Businessman Jim Lamon continued to lead the GOP field in campaign funds, with $15 million raised as of June 30, but $12 million of that has come from Lamon’s own pockets. Lamon reported having $2 million on hand as of June 30.
But Lamon’s spending has not allowed him to overcome the lead currently held in most polls by GOP hopeful Blake Masters, who reported raising $4.6 million and having $1.6 million on hand. Masters’ campaign has been boosted by large amounts of funding from his former boss, tech billionaire Peter Thiel, and by a coveted endorsement from former President Donald Trump.
One analyst said the lack of in-state, grassroots donors to those campaigns could be a problem.
“If you don’t have rank-and-file Republican partisans who have donated to your campaign, are they going to be excited about you?” asked J. Miles Coleman, an associate editor at Sabato’s Crystal Ball at the U.Va. Center for Politics.
But Masters, with the Trump endorsement, is leading the Republican field in most polls, trailed by Lamon and Arizona Attorney General Mark Brnovich, who reported raising $3 million and spending $2.5 million as of June 30. Former Arizona National Guard Adjutant Gen. Mick McGuire and Arizona Corporation Commissioner Justin Olson round out the GOP field, with fundraising of $3 million and $308,185, respectively, as of June 30.
While they battle in the primary, Kelly has been able to focus on fundraising, becoming the second-biggest Senate fundraiser in the nation, behind Sen. Raphael Warnock, D-Ga., who reported raising a total of $84 million as of June 30.
“(Kelly’s) putting out the same kind of astronomical numbers that we’ve come to expect from him since he started running for Senate a couple of years ago,” said Jacob Rubashkin, reporter and analyst for Inside Elections.

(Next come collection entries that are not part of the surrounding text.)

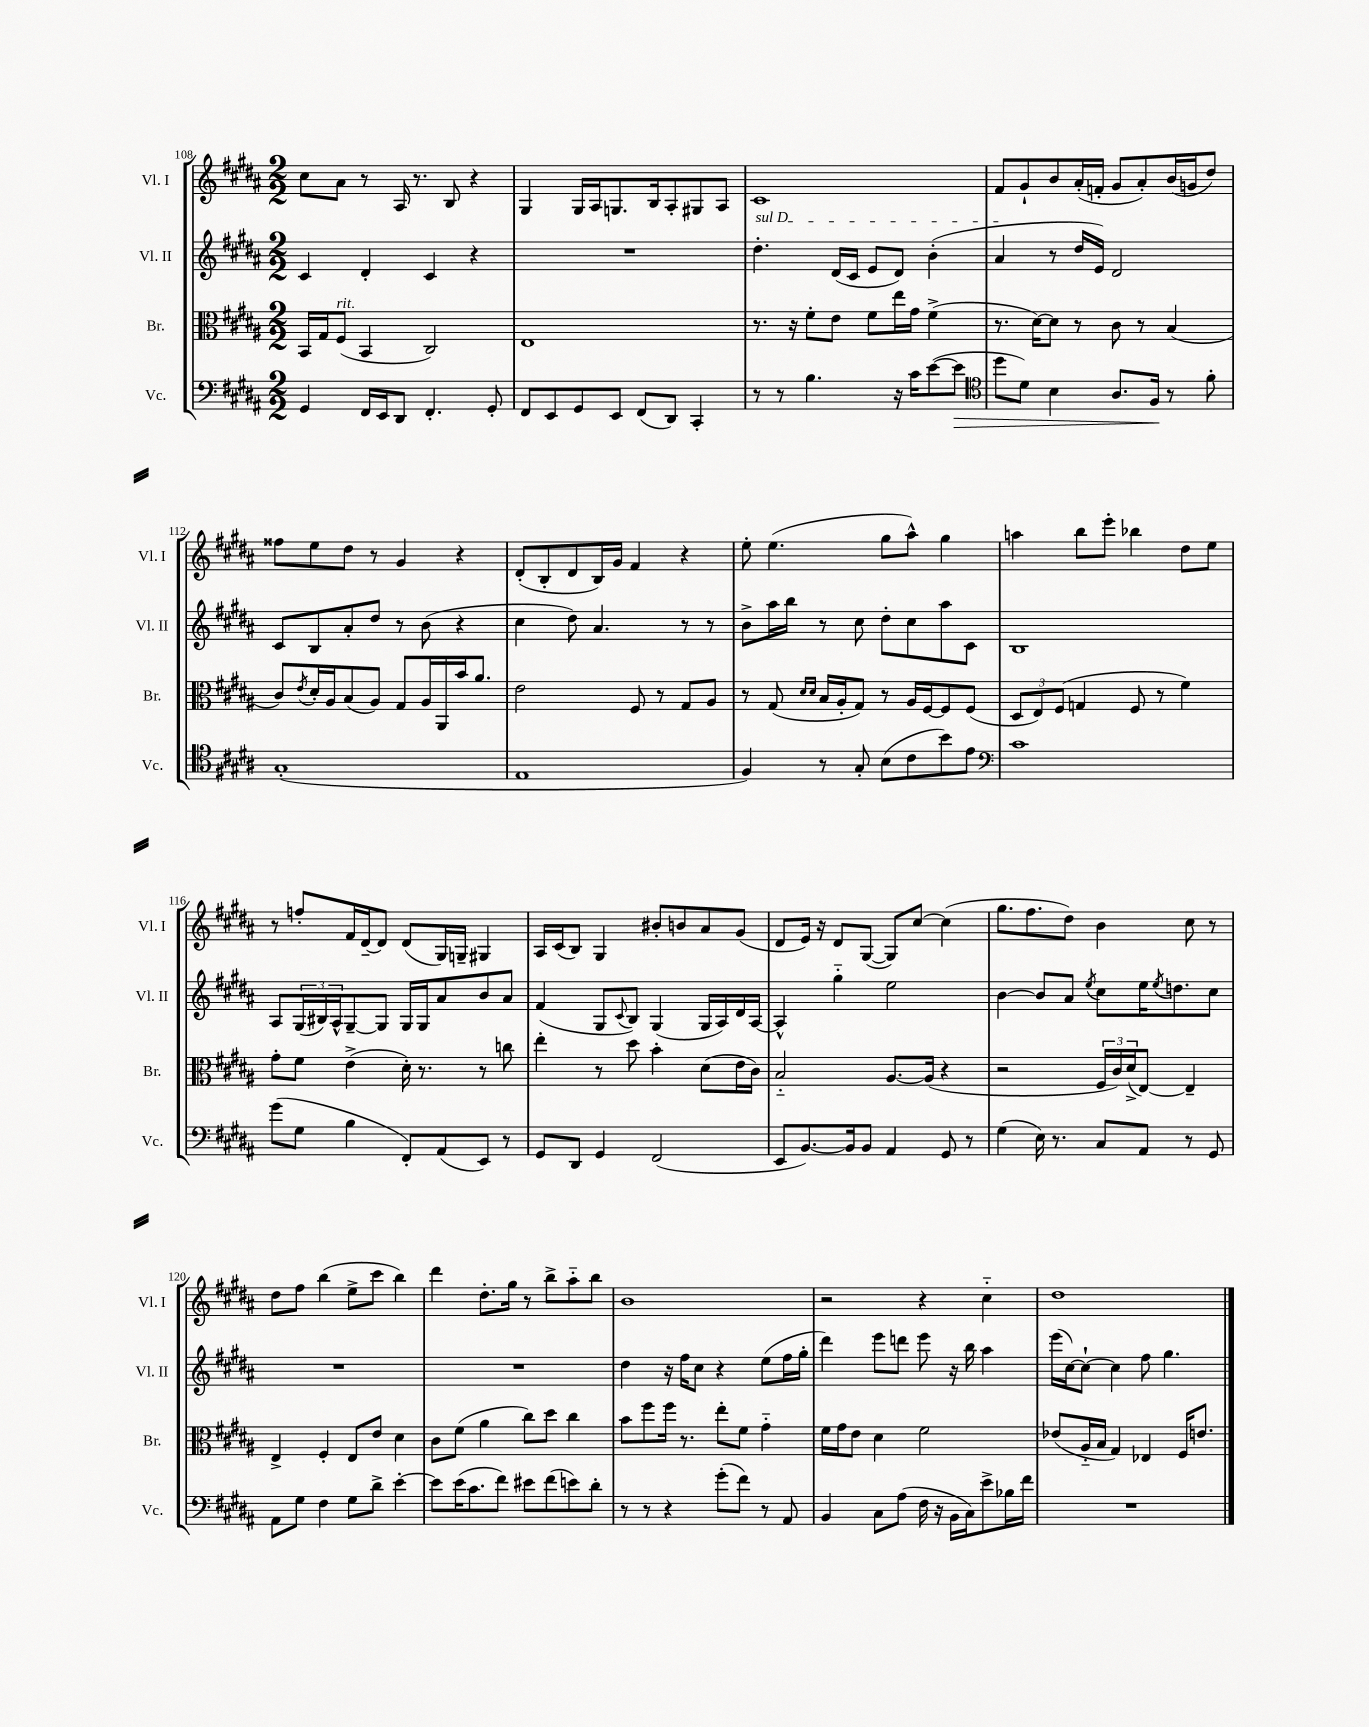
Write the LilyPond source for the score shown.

<<
\new StaffGroup <<
\new Staff = "s0" \with { instrumentName = "Vl. I" shortInstrumentName = "Vl. I" } {
    \clef treble \key b \major \numericTimeSignature \time 2/2
    cis''8 ais'8 r8 ais16 r8. b8 r4 |
    gis4 gis16 ais16 g8. b16 ais8-. gis8 ais8 |
    cis'1 |
    fis'8 gis'8-! b'8 ais'16-.( f'16-. gis'8 ais'8-.) b'16( g'16 dis''8) |
    fisis''8 e''8 dis''8 r8 gis'4 r4 |
    dis'8-.( b8-. dis'8 b16) gis'16 fis'4 r4 |
    e''8-. e''4.( gis''8 ais''8-^) gis''4 |
    a''4 b''8 e'''8-. bes''4 dis''8 e''8 |
    r8 f''8-. fis'16 dis'16~-- dis'8 dis'8( gis16) g16-- gis4 |
    ais16 cis'16( b8) gis4 bis'8-. b'8 ais'8 gis'8( |
    dis'8 e'16) r16 dis'8 gis8~( gis8) cis''8~ cis''4( |
    gis''8. fis''8. dis''8) b'4 cis''8 r8 |
    dis''8 fis''8 b''4( e''8-> cis'''8 b''4) |
    dis'''4 dis''8.-. gis''16 r8 b''8-> ais''8-_ b''8 |
    b'1 |
    r2 r4 cis''4-_ |
    dis''1 \bar "|." |
}
\new Staff = "s1" \with { instrumentName = "Vl. II" shortInstrumentName = "Vl. II" } {
    \clef treble \key b \major \numericTimeSignature \time 2/2
    cis'4 dis'4-. cis'4 r4 |
    R1 |
    \once \override TextSpanner.bound-details.left.text = \markup { \italic "sul D" } dis''4.-.\startTextSpan dis'16( cis'16 e'8 dis'8) b'4-.( |
    ais'4\stopTextSpan r8 dis''16 e'16) dis'2 |
    cis'8 b8 ais'8-. dis''8 r8 b'8( r4 |
    cis''4 dis''8) ais'4. r8 r8 |
    b'8-> ais''16 b''16 r8 cis''8 dis''8-. cis''8 ais''8 cis'8 |
    b1 |
    ais8 \tuplet 3/2 { gis16( bis16) ais16-^ } gis8~-- gis8 gis16 gis16 ais'8 b'8 ais'8 |
    fis'4( gis8 \appoggiatura { cis'8 } b8) gis4( gis16 ais16) dis'16 ais16~ |
    ais4-^ gis''4-_ e''2 |
    b'4~ b'8 ais'8 \acciaccatura { e''8 } cis''8 e''16 \acciaccatura { e''8 } d''8. cis''8 |
    R1 |
    R1 |
    dis''4 r16 fis''16 cis''8 r4 e''8( fis''16 gis''16-. |
    dis'''4) e'''8 d'''8 e'''8 r16 b''16 ais''4 |
    e'''16( cis''16~) cis''8~-! cis''4 fis''8 gis''4. \bar "|." |
}
\new Staff = "s2" \with { instrumentName = "Br." shortInstrumentName = "Br." } {
    \clef alto \key b \major \numericTimeSignature \time 2/2
    b,16 gis16 fis8^\markup { \italic "rit." }( b,4 cis2) |
    e1 |
    r8. r16 fis'8-. e'8 fis'8 e''16 gis'16 fis'4->( |
    r8. dis'16~) dis'8 r8 cis'8 r8 b4( |
    cis'8) \acciaccatura { e'8 } dis'16-. ais16 b8( ais8) gis8 ais16 ais,16 b'16 ais'8. |
    e'2 fis8 r8 gis8 ais8 |
    r8 gis8( \grace { dis'16 dis'16 } b16 ais16-. gis8) r8 ais16 fis16~ fis8 fis8( |
    \tuplet 3/2 { dis8 e8) fis8( } g4 fis8 r8 fis'4) |
    gis'8-. fis'8 e'4->( dis'16-.) r8. r8 c''8 |
    e''4-. r8 dis''8 b'4-. dis'8( e'16 cis'16) |
    b2-_ ais8.~ ais16( r4 |
    r2 \tuplet 3/2 { fis16 cis'16) dis'16->( } e8~) e4-- |
    e4-> fis4-. e8 e'8 dis'4 |
    cis'8 fis'8( ais'4 cis''8) dis''8 cis''4 |
    b'8 fis''8 fis''16 r8. e''8-. fis'8 gis'4-_ |
    fis'16 gis'16 e'8 dis'4 fis'2 |
    ees'8( ais16-_ b16 gis4) ees4 fis16 e'8. \bar "|." |
}
\new Staff = "s3" \with { instrumentName = "Vc." shortInstrumentName = "Vc." } {
    \clef bass \key b \major \numericTimeSignature \time 2/2
    gis,4 fis,16 e,16 dis,8 fis,4.-. gis,8-. |
    fis,8 e,8 gis,8 e,8 fis,8( dis,8) cis,4-. |
    r8 r8 b4. r16 cis'16 e'8~( e'8\> |
    \clef tenor dis''8 dis'8) b4 ais8. fis16\! r8 fis'8-. |
    gis1-.( |
    e1 |
    fis4) r8 gis8-. b8( cis'8 b'8) e'8 |
    \clef bass cis'1 |
    gis'8( gis8 b4 fis,8-.) ais,8( e,8) r8 |
    gis,8 dis,8 gis,4 fis,2( |
    e,8 b,8.~) b,16 b,8 ais,4 gis,8 r8 |
    gis4( e16) r8. cis8 ais,8 r8 gis,8 |
    ais,8 gis8 fis4 gis8 dis'8-> e'4~-. |
    e'8 e'16( cis'8. fis'8) eis'8 fis'8( e'8) dis'8-. |
    r8 r8 r4 gis'8-.( fis'8) r8 ais,8 |
    b,4 cis8 ais8( fis16 r16 b,16 cis16) e'8-> bes16 fis'16 |
    R1 \bar "|." |
}
>>
>>
\layout { \context { \Score currentBarNumber = #108 } }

Kondik said that Kelly and Warnock, both of whom won their Senate seats in special hotly contested elections in 2020, “continue to dominate in fundraising.”
“Kelly and Warnock have essentially been campaigning nonstop for years now because of the circumstances of their victories in their special elections, they’ve continued to prove that they’re incredible fundraisers,” Kondik said.
That was echoed by Nathan Gonzales, editor and publisher of Inside Elections.
“I think the combination of him coming out of a high-profile Senate race and into another high-profile senate race, and the way he’s been able to cultivate his list of supporters and donors over the years continues to pay off,” Gonzales said.
Kelly’s performance is due to not only the “robust fundraising list” he built during his 2020 campaign, said Jessica Taylor, Senate and governors editor at the Cook Political Report. She also pointed to his bipartisan appeal and the high profile he enjoyed as a celebrated former astronaut and the husband of Gabrielle Giffords, a gun-control advocate and former Arizona congresswoman.
Taylor said Kelly’s best bet is to bank his money for now, considering the amount of outside money that will flow into Arizona’s Senate race targeting him. FEC reports show that outside PACs – including the Senate Leadership Fund, which tied to Senate Minority Leader Mitch McConnell, and Defend Arizona – have already budgeted more than $42 million to oppose Kelly’s reelection.
Rubashkin said that outside money is already being spent in the race and that it will “only increase in pace and ferocity as we get closer to Election Day, especially because there’s such a gap between Kelly’s fundraising numbers and those of his various, potential opponents.”